# Counter Example for a couple for random variables $(U,V)$ and $(X,Y).$

The goal is to find random variables $$U, V, X$$ and $$Y$$ such that the join distribution of $$(U,V)$$ and $$(X,Y)$$ is not the same, however, $$U=X$$ and $$V=Y.$$ From the statement, we see that all the random variables take values in the same in the set. I was thinking of working on the set $$\Omega = \{0,1\}.$$ Then perhaps we could take $$U\sim B(p)$$ and $$X\sim B(p)$$ Bernoulli and $$V$$ and $$Y$$ to be Bernoulli with parameter $$q.$$ Then we have the second condition satisfied. However, I want the joint distribution to be not equal and for that, I need to create some dependence between the variables $$U$$, $$V$$ and $$X$$, $$Y$$. This I am not sure of. Any hints will be much appreciated.

• In what sense do you mean $U=X$? That $U$ and $X$ have the same distribution, or that $U=X$ with probability one? Commented Oct 21, 2019 at 18:34
• @Math1000 $p_U=p_X.$ They have the same probability density/mass function. Commented Oct 21, 2019 at 18:46
• Let $X$ be uniformly distributed on $(0,1)$ and $U=1-X$, and let $Y$ be uniformly distributed on $(0,1)$ with $V=Y$. That should do it, I think - or if not, then something similar to this approach.
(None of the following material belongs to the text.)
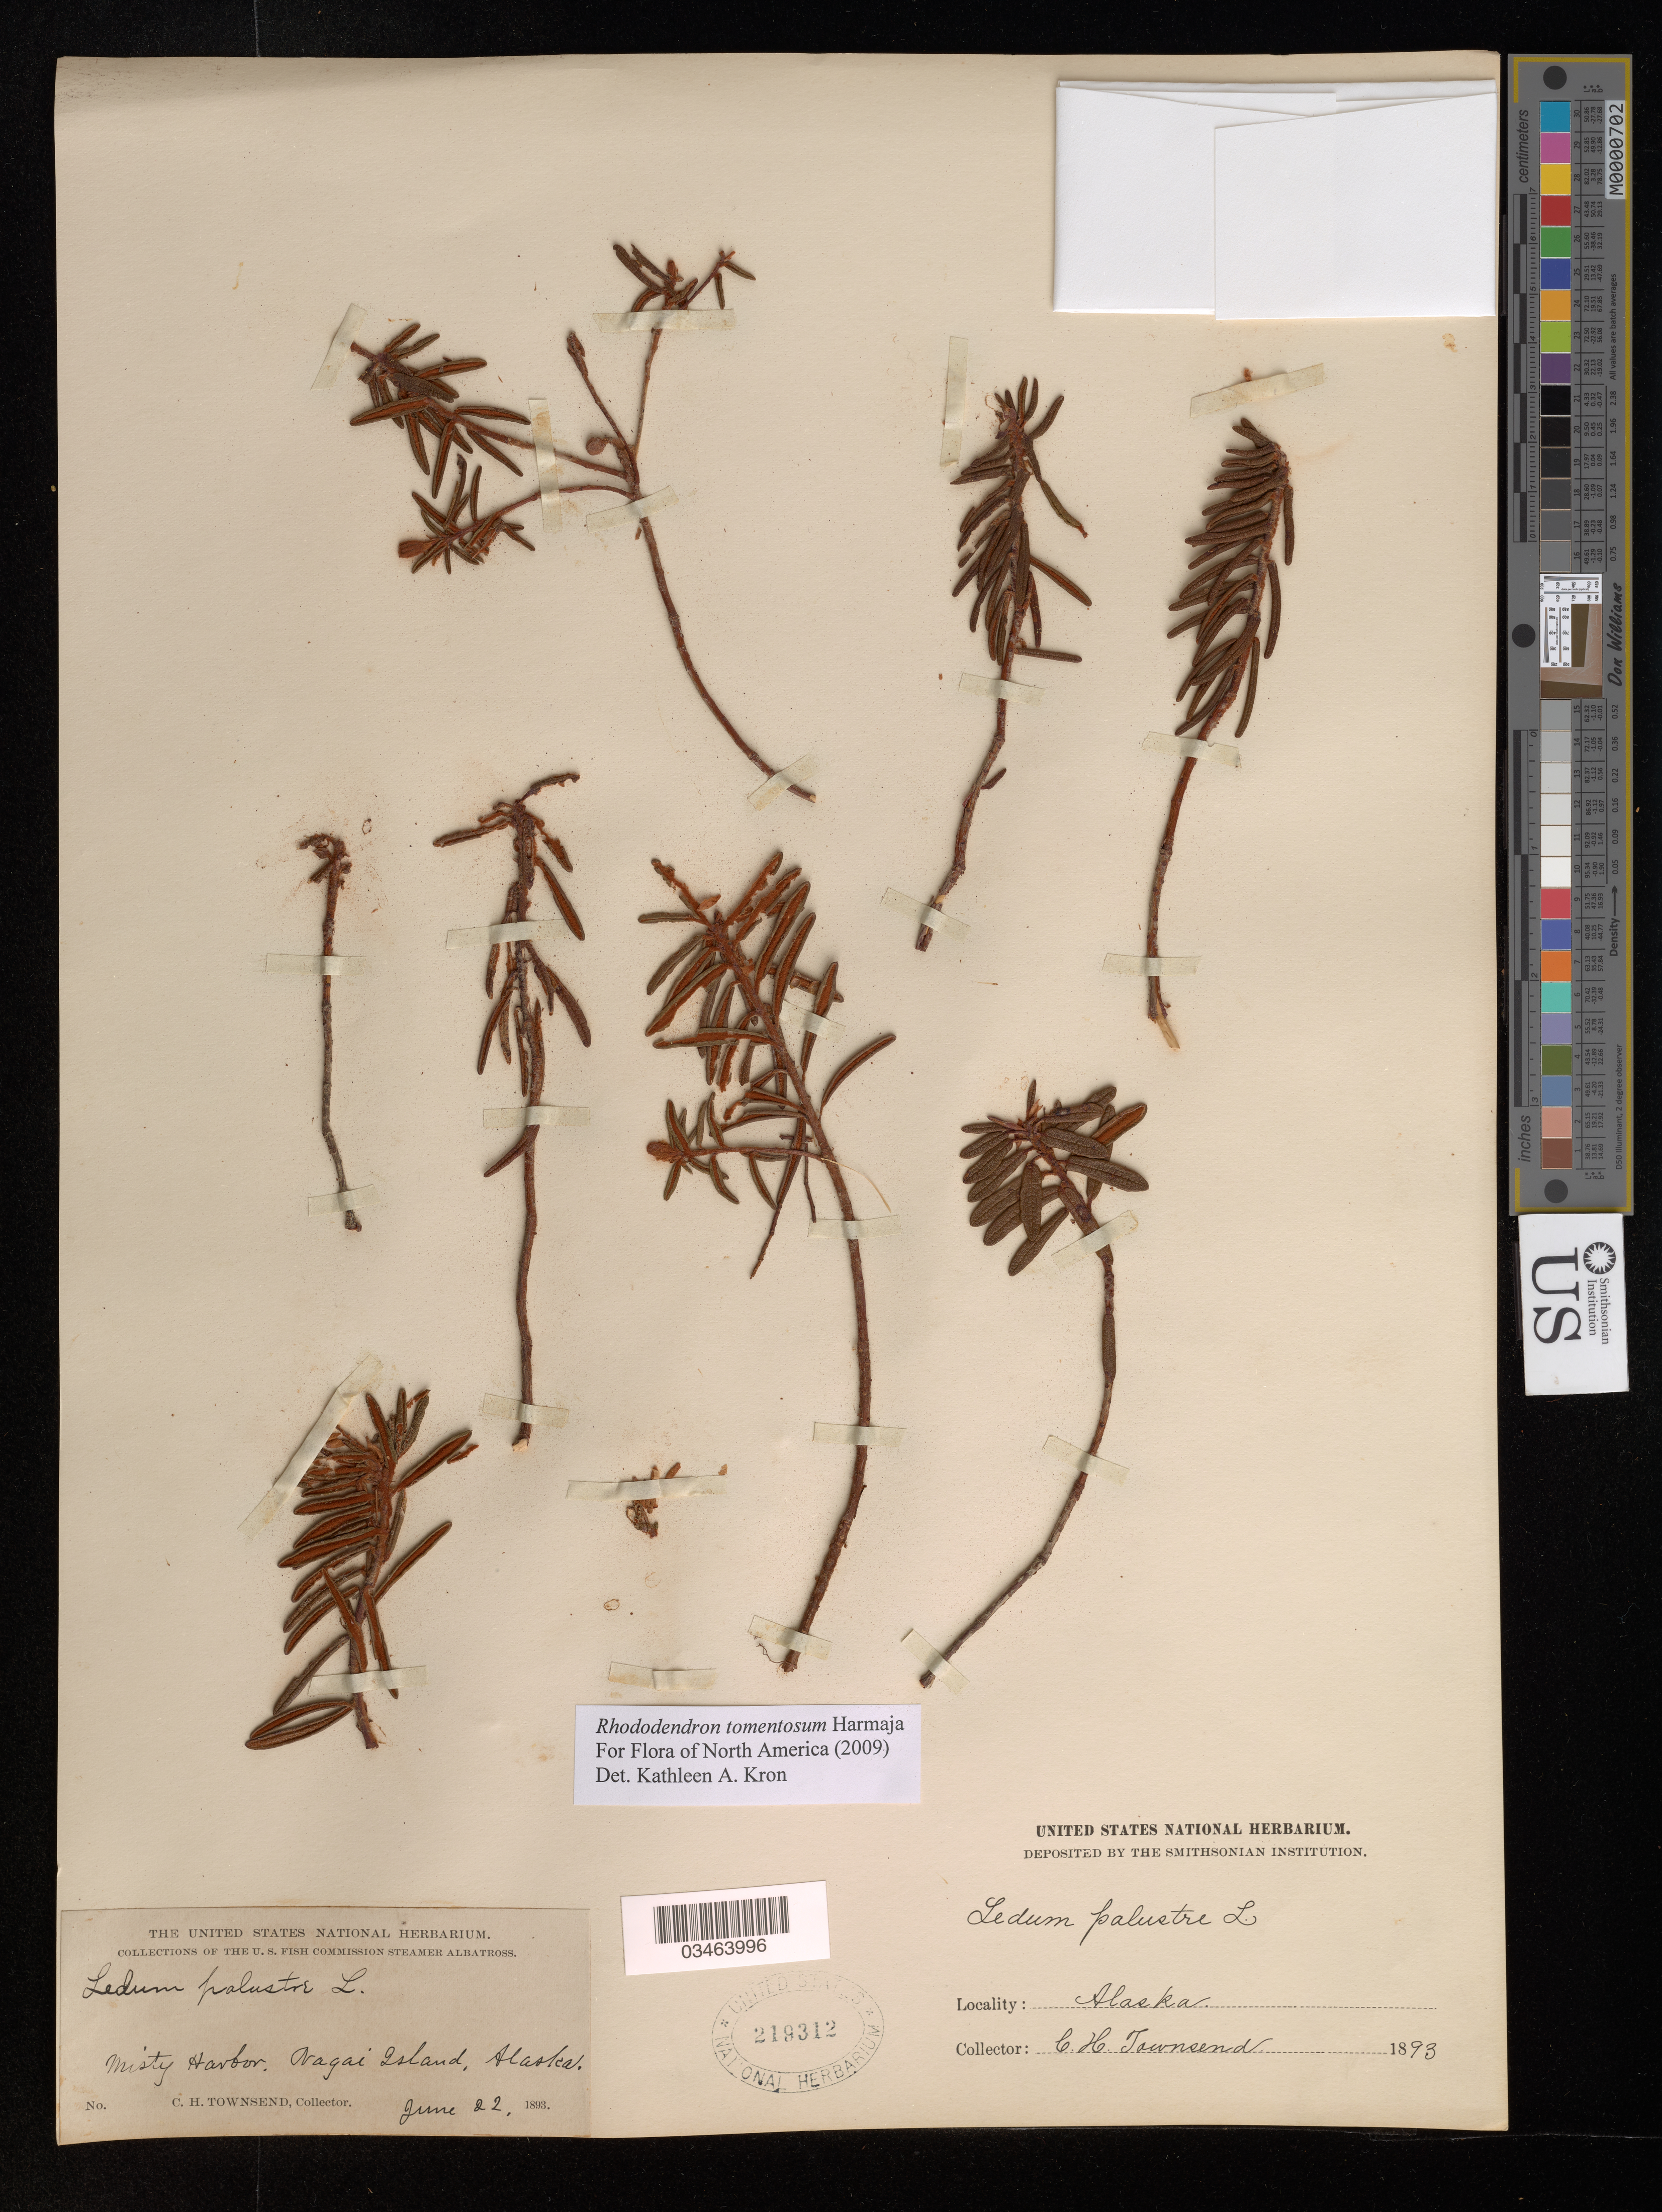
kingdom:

Commented Oct 21, 2019 at 18:51

Take $$\varepsilon$$, a random variable taking the values $$-1$$ and $$1$$ with probability $$1/2$$, $$U=X=\varepsilon=V$$ and $$Y=-\varepsilon$$. The marginals of the couples $$(U,V)$$ and $$(X,Y)$$ are the same, but the couple do not have the same distribution: the first one takes the values $$(1,1)$$ and $$(-1,-1)$$ with probability $$1/2$$; the second one the values $$(1,-1)$$ and $$(-1,1)$$ with probability $$1/2$$.